In this tutorial, we are logging metrics in three different ways: the response consistency evaluator is the main evaluator, and is passed directly to the evaluate harness, along with the function to be evaluated, rag_pipeline. The retrieval evaluator metric is logged by using enrich_span, as it’s related to the span get_relevant_docs, whereas the pipeline evaluator metrics are logged with enrich_session, because it contains metrics related to the overall session.

Results and Insights

After running the experiment, you can view the results in the Experiments page in HoneyHive:

The Experiments Dashboard

For the retrieval step, we observe that some queries resulted in low retrieval relevance.

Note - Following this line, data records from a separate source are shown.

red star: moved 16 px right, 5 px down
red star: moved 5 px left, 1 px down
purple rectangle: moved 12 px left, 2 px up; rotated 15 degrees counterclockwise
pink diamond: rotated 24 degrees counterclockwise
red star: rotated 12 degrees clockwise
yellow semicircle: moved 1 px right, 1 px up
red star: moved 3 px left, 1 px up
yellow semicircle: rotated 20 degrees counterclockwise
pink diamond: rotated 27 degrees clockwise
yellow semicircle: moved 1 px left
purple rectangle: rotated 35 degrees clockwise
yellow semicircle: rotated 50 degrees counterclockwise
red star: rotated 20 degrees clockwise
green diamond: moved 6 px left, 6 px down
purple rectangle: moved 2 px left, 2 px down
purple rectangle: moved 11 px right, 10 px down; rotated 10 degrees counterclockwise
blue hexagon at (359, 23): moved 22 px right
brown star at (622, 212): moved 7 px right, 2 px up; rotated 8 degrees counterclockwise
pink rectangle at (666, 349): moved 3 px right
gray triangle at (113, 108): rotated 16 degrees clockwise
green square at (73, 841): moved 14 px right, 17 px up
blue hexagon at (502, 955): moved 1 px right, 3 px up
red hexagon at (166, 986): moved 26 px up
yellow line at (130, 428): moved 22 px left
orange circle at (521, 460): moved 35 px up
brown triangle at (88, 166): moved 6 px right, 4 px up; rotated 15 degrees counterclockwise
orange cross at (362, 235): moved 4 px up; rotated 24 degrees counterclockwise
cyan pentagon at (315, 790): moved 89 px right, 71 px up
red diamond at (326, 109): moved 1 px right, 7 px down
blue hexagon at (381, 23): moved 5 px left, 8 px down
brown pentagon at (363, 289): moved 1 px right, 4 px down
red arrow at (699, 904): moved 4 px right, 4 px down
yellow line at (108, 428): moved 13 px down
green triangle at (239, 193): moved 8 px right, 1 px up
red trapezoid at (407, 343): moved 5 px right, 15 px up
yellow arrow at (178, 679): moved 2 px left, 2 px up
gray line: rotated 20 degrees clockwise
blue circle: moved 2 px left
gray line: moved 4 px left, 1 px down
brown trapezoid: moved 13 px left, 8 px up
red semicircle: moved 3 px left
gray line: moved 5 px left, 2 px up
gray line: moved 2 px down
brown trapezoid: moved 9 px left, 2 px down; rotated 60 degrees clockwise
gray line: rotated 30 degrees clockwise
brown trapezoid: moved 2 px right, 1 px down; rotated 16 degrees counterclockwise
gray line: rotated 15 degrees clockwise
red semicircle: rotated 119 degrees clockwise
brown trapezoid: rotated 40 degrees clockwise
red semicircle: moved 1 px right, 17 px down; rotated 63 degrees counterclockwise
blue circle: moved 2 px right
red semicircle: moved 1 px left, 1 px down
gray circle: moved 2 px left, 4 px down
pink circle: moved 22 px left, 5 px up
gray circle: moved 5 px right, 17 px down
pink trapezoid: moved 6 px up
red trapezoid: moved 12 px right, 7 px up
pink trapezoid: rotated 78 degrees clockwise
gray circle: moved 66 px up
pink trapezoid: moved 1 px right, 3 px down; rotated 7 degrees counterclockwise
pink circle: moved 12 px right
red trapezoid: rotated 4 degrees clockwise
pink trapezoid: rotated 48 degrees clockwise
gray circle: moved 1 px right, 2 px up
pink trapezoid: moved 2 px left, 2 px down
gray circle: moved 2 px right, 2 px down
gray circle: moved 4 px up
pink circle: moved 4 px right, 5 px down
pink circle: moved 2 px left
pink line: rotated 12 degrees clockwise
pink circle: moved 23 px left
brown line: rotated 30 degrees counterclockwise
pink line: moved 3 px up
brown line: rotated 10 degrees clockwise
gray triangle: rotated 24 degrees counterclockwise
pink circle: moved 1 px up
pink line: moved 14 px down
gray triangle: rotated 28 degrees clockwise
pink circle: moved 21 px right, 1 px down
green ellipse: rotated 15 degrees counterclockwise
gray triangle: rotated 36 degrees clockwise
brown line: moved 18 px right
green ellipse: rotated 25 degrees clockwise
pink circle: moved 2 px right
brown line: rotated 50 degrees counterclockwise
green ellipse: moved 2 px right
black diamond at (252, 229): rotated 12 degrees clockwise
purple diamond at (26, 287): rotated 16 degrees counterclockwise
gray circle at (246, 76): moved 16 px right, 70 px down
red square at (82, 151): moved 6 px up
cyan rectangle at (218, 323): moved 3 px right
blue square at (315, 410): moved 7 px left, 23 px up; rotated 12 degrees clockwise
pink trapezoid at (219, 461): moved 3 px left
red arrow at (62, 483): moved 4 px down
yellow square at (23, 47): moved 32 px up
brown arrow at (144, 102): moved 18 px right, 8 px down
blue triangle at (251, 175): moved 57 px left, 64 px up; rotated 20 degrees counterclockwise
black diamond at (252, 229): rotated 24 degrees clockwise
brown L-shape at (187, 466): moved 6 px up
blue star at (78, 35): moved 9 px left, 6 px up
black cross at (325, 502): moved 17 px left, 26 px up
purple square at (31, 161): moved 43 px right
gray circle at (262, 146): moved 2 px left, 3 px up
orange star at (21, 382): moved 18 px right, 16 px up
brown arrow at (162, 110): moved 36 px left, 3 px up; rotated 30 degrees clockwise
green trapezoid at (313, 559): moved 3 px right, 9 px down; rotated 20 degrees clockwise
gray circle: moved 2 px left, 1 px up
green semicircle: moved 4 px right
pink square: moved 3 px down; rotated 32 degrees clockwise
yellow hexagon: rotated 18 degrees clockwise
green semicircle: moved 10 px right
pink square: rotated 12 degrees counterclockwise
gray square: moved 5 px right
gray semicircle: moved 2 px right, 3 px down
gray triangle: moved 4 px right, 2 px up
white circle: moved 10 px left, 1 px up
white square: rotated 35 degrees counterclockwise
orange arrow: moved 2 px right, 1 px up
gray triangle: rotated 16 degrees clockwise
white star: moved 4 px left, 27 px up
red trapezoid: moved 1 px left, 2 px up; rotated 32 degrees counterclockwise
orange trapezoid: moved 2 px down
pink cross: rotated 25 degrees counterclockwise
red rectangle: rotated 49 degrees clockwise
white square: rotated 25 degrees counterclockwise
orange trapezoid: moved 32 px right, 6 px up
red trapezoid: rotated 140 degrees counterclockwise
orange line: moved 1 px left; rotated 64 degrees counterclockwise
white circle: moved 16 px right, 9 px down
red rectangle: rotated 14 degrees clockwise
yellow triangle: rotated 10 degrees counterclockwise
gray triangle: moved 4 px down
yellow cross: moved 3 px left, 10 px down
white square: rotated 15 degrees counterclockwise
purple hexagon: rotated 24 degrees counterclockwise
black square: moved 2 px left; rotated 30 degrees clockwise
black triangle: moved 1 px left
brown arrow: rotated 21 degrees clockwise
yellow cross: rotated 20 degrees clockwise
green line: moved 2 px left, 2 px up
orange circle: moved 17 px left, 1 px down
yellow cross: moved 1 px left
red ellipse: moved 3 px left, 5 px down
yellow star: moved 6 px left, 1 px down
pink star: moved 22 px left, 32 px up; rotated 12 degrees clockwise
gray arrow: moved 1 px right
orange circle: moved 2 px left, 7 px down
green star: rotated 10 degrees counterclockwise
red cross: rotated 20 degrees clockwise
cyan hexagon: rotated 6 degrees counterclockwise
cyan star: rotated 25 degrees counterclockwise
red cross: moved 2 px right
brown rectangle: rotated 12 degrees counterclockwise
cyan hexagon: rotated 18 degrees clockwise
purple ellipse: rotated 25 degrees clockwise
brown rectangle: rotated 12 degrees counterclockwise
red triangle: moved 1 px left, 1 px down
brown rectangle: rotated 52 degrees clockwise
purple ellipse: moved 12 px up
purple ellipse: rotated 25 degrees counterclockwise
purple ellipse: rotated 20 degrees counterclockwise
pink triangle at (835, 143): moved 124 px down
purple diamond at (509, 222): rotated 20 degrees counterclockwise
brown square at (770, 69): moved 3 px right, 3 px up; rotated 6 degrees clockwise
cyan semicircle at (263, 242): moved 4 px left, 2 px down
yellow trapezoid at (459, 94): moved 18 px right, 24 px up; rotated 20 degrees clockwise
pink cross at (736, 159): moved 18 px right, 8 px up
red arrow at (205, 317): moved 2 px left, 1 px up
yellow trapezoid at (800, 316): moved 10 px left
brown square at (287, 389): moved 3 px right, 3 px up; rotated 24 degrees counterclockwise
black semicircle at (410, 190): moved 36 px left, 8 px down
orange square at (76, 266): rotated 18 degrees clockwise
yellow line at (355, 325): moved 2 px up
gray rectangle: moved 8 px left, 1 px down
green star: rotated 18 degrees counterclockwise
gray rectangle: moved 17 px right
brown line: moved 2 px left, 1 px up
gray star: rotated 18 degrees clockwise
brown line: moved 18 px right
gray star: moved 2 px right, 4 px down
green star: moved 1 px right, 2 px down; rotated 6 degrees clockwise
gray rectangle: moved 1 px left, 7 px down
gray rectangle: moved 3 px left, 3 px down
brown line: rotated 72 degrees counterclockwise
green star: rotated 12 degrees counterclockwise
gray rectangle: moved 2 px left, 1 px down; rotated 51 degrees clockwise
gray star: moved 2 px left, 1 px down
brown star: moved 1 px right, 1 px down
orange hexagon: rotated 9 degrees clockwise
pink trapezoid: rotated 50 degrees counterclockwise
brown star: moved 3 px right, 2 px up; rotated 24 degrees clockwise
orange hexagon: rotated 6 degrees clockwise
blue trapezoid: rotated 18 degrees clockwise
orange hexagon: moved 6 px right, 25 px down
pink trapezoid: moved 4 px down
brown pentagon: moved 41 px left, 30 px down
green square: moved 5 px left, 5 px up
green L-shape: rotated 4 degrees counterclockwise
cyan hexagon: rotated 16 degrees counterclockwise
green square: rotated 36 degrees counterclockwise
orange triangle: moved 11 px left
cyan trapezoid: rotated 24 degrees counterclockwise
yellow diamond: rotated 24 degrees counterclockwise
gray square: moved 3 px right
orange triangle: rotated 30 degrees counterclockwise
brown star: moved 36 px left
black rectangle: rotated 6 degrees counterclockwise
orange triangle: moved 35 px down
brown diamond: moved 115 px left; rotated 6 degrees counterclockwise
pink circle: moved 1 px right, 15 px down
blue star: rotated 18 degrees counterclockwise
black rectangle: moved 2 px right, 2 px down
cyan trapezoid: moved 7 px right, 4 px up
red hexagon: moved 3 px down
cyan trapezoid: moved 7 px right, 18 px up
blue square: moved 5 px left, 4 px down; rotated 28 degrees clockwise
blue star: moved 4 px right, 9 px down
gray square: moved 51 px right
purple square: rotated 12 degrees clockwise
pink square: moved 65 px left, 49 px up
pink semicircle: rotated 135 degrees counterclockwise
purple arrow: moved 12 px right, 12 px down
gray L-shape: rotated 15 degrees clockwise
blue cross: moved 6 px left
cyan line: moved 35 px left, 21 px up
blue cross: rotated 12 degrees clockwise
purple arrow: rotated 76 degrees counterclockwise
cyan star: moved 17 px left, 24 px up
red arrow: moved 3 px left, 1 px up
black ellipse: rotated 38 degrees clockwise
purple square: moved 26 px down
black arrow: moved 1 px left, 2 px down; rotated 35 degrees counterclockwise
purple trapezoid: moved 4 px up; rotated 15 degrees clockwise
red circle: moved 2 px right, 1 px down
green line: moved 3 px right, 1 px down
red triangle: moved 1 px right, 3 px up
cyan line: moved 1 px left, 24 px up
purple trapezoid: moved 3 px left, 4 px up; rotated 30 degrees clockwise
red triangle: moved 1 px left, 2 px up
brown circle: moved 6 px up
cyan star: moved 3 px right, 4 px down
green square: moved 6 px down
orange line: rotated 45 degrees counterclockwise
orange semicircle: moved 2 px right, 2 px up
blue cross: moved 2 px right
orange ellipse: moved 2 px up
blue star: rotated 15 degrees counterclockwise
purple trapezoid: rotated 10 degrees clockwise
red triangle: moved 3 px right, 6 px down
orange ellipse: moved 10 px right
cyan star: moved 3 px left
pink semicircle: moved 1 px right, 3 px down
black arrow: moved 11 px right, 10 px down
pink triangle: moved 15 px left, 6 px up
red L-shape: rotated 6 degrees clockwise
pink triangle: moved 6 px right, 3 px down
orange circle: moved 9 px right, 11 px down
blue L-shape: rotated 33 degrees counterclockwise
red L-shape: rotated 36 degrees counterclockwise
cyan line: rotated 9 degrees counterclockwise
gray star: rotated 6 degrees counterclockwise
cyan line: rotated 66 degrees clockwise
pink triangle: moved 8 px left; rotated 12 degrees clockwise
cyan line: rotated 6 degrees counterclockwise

Examining the Evaluation Summary on the left, we also notice that the average response consistency (0.73) is higher than the average retrieval relevance (0.41). Let’s take a closer look at the distribution of these metrics:

Response Consistency - Distribution

Retrieval Relevance - Distribution

This suggests that while the model’s responses are generally on-topic, they may not always be grounded in the source of truth—particularly for the two examples with retrieval relevance scores below 0.25. Let’s drill down into one of these examples:

Low retrieval relevance data point

Here, we identify the root cause: in this example, queries about stress and sleep disorders had low retrieval relevance because the vector database lacked relevant documents on these topics.

Conclusion

By following this tutorial, you’ve built a multi-step RAG pipeline, integrated it with MongoDB and OpenAI, and evaluated its performance using HoneyHive. Explore the results further to uncover valuable insights and optimize your pipeline!